:: TASK STATEMENT ::
If a line in the data below contains "exhibits", copy it.

Segment Start: INPUT DATA

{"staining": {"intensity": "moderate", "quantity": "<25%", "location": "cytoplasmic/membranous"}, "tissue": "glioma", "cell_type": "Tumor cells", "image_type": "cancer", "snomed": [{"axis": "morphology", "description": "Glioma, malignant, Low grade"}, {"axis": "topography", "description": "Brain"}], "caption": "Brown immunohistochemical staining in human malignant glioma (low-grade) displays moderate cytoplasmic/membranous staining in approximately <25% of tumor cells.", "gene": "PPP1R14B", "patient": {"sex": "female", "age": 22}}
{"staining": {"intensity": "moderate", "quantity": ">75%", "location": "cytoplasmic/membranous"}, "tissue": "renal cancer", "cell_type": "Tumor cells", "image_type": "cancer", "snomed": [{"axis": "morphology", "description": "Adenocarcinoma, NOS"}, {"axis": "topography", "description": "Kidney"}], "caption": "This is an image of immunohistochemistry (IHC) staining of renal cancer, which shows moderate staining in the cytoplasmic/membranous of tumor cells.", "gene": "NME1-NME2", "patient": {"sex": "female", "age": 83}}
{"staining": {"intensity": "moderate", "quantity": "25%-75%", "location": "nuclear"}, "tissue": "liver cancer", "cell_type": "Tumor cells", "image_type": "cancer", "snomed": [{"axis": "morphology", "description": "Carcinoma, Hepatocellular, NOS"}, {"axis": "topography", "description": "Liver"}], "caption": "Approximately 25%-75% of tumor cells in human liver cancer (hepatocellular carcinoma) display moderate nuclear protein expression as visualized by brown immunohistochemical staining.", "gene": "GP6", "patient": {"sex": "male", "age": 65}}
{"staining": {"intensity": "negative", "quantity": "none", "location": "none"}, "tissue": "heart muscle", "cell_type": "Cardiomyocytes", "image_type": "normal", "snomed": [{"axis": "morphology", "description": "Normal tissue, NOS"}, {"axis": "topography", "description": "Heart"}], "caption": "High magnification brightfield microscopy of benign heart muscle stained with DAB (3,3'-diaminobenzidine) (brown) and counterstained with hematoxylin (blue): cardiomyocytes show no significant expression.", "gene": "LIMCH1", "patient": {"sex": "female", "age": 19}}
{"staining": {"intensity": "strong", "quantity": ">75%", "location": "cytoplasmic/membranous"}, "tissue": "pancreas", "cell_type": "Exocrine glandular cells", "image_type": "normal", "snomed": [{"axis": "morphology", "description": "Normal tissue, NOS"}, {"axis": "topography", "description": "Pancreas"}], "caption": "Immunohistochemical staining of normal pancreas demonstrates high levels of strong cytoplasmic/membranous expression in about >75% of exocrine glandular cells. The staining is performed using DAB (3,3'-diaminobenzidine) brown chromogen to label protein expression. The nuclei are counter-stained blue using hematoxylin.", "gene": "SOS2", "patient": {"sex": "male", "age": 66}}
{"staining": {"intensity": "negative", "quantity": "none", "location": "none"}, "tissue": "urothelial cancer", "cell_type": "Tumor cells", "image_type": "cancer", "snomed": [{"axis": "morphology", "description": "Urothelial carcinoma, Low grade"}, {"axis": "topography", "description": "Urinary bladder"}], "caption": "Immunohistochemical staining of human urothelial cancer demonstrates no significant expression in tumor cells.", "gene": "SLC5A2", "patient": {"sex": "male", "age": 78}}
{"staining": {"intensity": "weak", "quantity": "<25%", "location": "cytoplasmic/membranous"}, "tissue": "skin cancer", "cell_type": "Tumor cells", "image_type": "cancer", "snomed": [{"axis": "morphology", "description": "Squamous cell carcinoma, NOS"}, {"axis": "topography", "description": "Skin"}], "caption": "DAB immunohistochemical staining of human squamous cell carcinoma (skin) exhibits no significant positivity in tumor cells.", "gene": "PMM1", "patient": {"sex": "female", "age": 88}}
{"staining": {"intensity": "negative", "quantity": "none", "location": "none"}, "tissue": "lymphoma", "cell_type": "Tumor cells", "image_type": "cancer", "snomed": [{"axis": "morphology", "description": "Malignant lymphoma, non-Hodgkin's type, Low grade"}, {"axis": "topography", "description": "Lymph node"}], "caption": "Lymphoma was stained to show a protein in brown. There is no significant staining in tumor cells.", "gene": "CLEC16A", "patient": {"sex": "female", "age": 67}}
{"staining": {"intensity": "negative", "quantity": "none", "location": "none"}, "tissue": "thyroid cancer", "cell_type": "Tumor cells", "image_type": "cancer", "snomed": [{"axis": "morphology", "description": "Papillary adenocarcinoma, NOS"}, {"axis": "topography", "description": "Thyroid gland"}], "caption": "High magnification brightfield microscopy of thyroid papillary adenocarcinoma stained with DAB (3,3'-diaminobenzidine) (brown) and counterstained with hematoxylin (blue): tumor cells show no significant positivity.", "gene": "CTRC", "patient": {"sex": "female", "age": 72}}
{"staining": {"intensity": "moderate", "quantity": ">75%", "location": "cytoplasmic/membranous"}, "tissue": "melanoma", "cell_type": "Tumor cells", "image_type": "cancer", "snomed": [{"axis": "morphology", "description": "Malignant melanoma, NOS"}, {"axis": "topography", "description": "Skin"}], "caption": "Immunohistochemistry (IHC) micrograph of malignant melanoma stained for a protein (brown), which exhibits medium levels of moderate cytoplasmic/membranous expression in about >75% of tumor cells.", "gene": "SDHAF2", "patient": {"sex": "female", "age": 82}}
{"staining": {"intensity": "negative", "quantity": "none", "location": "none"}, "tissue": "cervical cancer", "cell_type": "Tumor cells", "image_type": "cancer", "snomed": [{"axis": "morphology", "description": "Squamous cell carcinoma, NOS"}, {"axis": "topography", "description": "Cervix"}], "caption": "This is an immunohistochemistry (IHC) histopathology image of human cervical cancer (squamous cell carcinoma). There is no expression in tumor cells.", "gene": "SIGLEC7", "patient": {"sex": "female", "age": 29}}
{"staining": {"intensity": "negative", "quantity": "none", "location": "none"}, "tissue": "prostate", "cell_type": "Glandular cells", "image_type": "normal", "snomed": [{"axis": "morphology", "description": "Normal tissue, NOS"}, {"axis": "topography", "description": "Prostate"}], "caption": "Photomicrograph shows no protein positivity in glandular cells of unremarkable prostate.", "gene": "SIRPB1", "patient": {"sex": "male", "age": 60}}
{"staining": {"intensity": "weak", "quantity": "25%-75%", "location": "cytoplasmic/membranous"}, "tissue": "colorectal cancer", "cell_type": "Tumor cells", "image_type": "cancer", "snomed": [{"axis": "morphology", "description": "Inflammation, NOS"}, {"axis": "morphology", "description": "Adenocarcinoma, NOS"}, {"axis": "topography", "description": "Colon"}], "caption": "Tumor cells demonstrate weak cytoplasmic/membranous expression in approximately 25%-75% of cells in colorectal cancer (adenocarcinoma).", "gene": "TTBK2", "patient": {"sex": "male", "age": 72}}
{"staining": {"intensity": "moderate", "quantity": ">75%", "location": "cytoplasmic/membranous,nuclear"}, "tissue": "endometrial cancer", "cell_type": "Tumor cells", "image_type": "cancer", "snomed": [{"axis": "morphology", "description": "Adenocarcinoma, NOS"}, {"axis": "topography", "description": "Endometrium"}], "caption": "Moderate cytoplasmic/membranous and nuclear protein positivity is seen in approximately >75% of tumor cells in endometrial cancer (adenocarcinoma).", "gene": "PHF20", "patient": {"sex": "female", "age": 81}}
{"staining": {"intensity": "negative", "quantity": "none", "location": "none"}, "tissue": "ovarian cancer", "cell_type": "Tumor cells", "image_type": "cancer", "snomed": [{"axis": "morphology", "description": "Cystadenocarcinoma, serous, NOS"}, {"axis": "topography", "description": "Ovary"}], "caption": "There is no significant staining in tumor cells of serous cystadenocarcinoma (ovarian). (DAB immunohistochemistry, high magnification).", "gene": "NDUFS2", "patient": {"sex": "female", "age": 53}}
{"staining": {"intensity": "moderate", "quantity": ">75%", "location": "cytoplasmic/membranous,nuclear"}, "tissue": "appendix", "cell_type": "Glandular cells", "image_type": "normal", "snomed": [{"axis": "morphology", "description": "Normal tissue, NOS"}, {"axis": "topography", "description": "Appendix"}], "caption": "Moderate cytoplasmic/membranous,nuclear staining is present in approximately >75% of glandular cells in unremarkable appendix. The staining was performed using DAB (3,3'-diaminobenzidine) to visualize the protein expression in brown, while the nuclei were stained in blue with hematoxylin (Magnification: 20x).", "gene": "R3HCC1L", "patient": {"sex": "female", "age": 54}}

Segment End: INPUT DATA

:: EXERCISE RESULT ::
{"staining": {"intensity": "weak", "quantity": "<25%", "location": "cytoplasmic/membranous"}, "tissue": "skin cancer", "cell_type": "Tumor cells", "image_type": "cancer", "snomed": [{"axis": "morphology", "description": "Squamous cell carcinoma, NOS"}, {"axis": "topography", "description": "Skin"}], "caption": "DAB immunohistochemical staining of human squamous cell carcinoma (skin) exhibits no significant positivity in tumor cells.", "gene": "PMM1", "patient": {"sex": "female", "age": 88}}
{"staining": {"intensity": "moderate", "quantity": ">75%", "location": "cytoplasmic/membranous"}, "tissue": "melanoma", "cell_type": "Tumor cells", "image_type": "cancer", "snomed": [{"axis": "morphology", "description": "Malignant melanoma, NOS"}, {"axis": "topography", "description": "Skin"}], "caption": "Immunohistochemistry (IHC) micrograph of malignant melanoma stained for a protein (brown), which exhibits medium levels of moderate cytoplasmic/membranous expression in about >75% of tumor cells.", "gene": "SDHAF2", "patient": {"sex": "female", "age": 82}}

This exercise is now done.